| THE PROBLEM |
Return each record verbatim, images excluded.

| RECORDS PROVIDED |
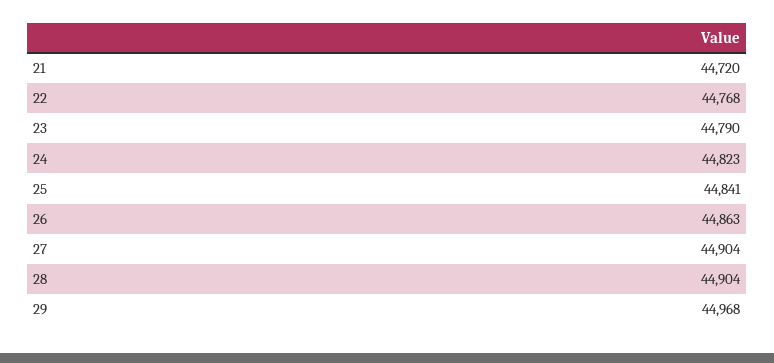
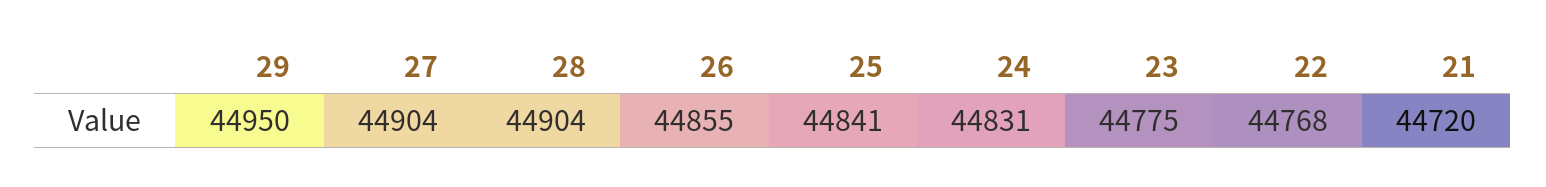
  {
    "21": 44720,
    "22": 44768,
-   "23": 44790,
+   "23": 44775,
-   "24": 44823,
+   "24": 44831,
    "25": 44841,
-   "26": 44863,
+   "26": 44855,
    "27": 44904,
    "28": 44904,
-   "29": 44968
+   "29": 44950
  }

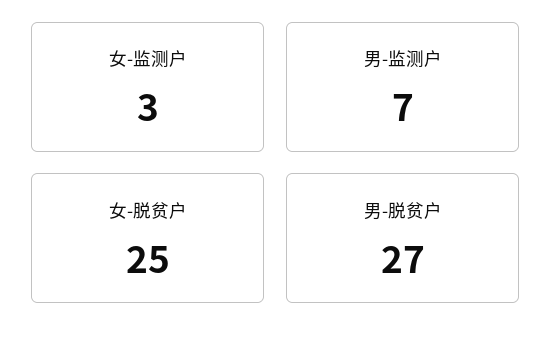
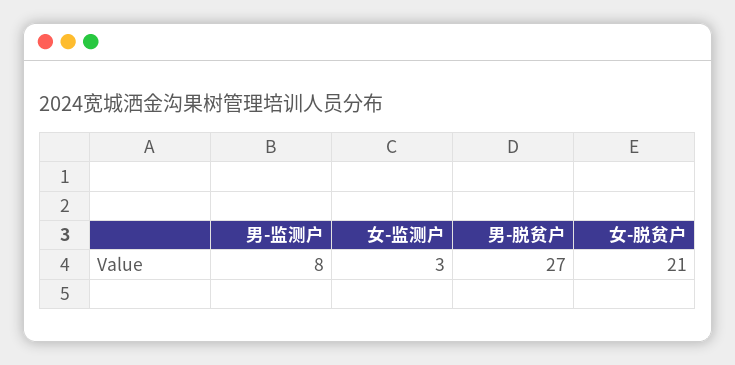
  {
    "女-监测户": 3,
-   "男-监测户": 7,
+   "男-监测户": 8,
-   "女-脱贫户": 25,
+   "女-脱贫户": 21,
    "男-脱贫户": 27
  }

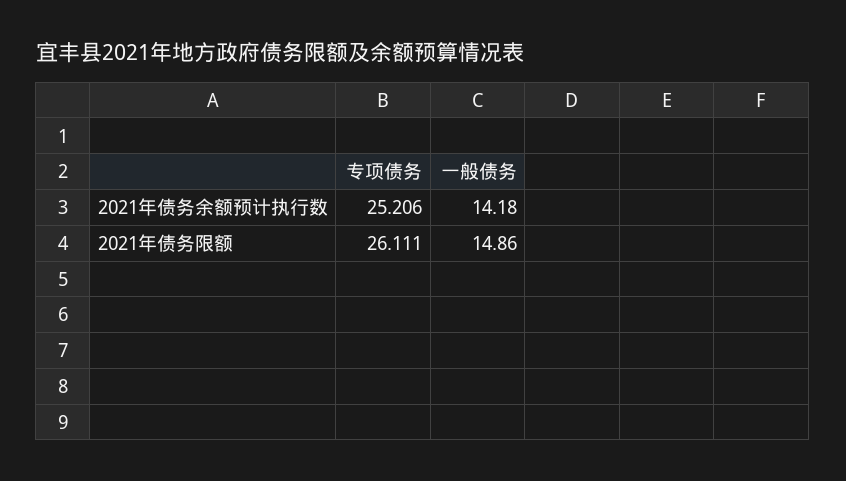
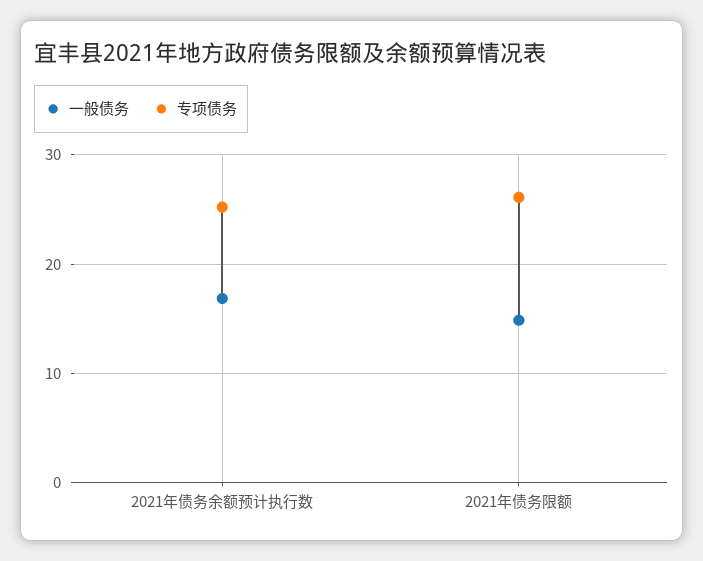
  {
    "专项债务": {
      "2021年债务余额预计执行数": 25.206,
      "2021年债务限额": 26.111
    },
    "一般债务": {
-     "2021年债务余额预计执行数": 14.18,
+     "2021年债务余额预计执行数": 17,
      "2021年债务限额": 14.86
    }
  }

| ANSWER BELOW |
  {
    "21": 44720,
    "22": 44768,
-   "23": 44790,
+   "23": 44775,
-   "24": 44823,
+   "24": 44831,
    "25": 44841,
-   "26": 44863,
+   "26": 44855,
    "27": 44904,
    "28": 44904,
-   "29": 44968
+   "29": 44950
  }

  {
    "女-监测户": 3,
-   "男-监测户": 7,
+   "男-监测户": 8,
-   "女-脱贫户": 25,
+   "女-脱贫户": 21,
    "男-脱贫户": 27
  }

  {
    "专项债务": {
      "2021年债务余额预计执行数": 25.206,
      "2021年债务限额": 26.111
    },
    "一般债务": {
-     "2021年债务余额预计执行数": 14.18,
+     "2021年债务余额预计执行数": 17,
      "2021年债务限额": 14.86
    }
  }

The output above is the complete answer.